QUROPE Quantum Information Processing and Communication in Europe

D. Kim, Z. Shi, C. B. Simmons, D. R. Ward, J. R. Prance, T. S. Koh, J. K. Gamble, D. E. Savage, M. G. Lagally, M. Friesen, S. N. Coppersmith, M. A. Eriksson
Nature 511, 70-74 (2014)

Encoding quantum information in semiconductor quantum dots offers long coherence times. However, their manipulation is often slower than desired. Previous work has increased the speed of spin qubit rotations by making use of integrated micromagnets, dynamic pumping of nuclear spins or the addition of a third quantum dot.

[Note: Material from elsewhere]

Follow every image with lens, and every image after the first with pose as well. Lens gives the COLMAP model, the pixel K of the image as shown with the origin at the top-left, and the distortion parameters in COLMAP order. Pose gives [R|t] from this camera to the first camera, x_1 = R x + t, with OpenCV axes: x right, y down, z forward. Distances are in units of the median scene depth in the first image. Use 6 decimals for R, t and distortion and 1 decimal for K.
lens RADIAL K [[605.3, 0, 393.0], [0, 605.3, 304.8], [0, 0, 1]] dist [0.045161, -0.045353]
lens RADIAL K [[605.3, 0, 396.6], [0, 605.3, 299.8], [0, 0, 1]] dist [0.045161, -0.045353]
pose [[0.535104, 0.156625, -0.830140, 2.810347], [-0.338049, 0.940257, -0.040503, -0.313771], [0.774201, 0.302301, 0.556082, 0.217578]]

However, these alternatives increase the complexity of the setup, which, in turn, make scalability and manufacturability more challenging.

In their work, Kim and co-workers demonstrate a quantum-dot qubit that is a hybrid of spin and charge. It is simple, requiring neither nuclear-state preparation nor micromagnets. The hybrid qubit contains three electrons in two dots and has the advantage of allowing all-electrical qubit manipulation without the need for microwave driving or local magnetic field gradients. The name “hybrid” derives from the fact that the qubit has both spin and charge character. The charge aspect allows also for very fast manipulation, though at the same time it limits the qubit coherence compared to its relatives. The researchers demonstrate that hybrid qubits allow for fast rotations along two axes of the Bloch sphere with fidelities of 85% in the X direction and 95% in the Z direction.